I would say the contents/complexity of the sync module are the main reason I don't prefer this approach. I agree that if we just were opening shared FDs, we could solve this in multiple nice ways without using std.

newpavlov commented 2 weeks ago

I mean we would be using libc::poll regardless, that part would be unchanged.

Ah, I somewhat misunderstood your idea. I guess it could work, but I think it will be more code and (to my taste) less straightforward. Plus, as you note yourself, this approach will always result in 2 file descriptors being continuously opened instead of 1.

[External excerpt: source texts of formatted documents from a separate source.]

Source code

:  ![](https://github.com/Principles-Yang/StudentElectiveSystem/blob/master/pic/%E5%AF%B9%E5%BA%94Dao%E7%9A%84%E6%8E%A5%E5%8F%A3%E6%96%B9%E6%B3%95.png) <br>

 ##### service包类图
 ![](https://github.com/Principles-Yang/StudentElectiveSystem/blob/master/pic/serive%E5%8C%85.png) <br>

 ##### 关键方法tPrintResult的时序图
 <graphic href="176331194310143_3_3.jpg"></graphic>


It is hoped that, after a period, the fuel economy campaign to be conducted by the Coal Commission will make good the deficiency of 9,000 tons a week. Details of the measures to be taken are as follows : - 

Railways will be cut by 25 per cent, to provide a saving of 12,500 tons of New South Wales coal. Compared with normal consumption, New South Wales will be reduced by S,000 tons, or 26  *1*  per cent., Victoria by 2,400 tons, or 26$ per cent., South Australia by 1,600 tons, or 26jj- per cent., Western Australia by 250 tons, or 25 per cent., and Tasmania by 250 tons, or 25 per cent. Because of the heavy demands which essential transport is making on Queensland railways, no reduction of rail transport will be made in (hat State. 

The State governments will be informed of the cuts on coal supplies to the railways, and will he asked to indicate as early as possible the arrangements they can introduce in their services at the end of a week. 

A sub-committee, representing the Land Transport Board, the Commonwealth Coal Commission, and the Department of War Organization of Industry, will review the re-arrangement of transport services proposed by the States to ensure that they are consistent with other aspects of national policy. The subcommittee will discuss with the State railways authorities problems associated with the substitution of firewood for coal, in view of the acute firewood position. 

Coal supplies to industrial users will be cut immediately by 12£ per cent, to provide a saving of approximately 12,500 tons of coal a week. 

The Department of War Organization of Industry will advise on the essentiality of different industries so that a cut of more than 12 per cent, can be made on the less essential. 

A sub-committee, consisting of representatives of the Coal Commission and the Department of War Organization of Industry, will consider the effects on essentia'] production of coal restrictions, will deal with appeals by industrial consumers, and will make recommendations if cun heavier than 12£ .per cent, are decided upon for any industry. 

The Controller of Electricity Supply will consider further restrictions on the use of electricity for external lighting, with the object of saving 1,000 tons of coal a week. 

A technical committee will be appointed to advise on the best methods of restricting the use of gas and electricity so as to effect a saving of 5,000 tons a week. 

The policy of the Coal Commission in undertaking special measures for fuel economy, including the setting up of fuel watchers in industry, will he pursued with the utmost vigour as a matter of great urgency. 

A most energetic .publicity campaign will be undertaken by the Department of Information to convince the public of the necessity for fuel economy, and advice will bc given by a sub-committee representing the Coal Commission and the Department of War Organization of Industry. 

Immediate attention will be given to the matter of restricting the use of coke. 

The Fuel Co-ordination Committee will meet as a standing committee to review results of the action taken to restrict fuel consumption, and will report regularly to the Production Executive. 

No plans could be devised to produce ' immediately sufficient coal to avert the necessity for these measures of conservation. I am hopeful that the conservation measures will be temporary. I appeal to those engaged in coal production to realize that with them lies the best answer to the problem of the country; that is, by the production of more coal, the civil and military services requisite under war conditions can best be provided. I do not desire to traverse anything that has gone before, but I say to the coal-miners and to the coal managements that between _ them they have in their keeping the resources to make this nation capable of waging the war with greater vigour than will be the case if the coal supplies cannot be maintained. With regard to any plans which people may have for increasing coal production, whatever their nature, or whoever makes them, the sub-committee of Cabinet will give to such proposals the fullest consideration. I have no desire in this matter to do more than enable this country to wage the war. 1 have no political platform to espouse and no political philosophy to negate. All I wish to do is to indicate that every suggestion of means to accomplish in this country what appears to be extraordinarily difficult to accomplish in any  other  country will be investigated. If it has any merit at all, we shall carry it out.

we can share common abstractions (if any) between use_file.rs and linux_with_fallback.rs

Amount of common abstractions depends on whether we use pthread (or std) mutex or the sleep-based loop for non-Linux targets. In the former case the amount is small enough to warrant complete independence. But in the latter case I think it makes more sense to keep code in one module like it's done in the current version.

I would say the contents/complexity of the sync module are the main reason I don't prefer this approach.

I guess perceived complexity depends on how familiar reader is with futexes. Maybe I can amend this by adding comments explaining what exactly wake and wait do?

josephlr commented 1 week ago

I guess perceived complexity depends on how familiar reader is with futexes. Maybe I can amend this by adding comments explaining what exactly wake and wait do?

Looking at the man page for futex I found this:

To reiterate, bare futexes are not intended as an easy-to-use abstraction for end-users. (There is no wrapper function for this system call in glibc.)

This makes me think that futexes (whike very cool) are not really designed for general use, but rather as a way to allow things like std to have fast mutexes.

newpavlov commented 1 week ago

This makes me think that futexes (whike very cool) are not really designed for general use, but rather as a way to allow things like std to have fast mutexes.

Futex is certainly a very low-level API (with certain esoteric corners) which is usually used as a fundamental building block for higher-level synchronization structures. But it's not like it does not get directly used to implement custom synchronization primitives in production code (e.g. some people use it to implement an io-uring-like IPC API on top of shared memory). IMO it's an extremely good fit solution for our problem.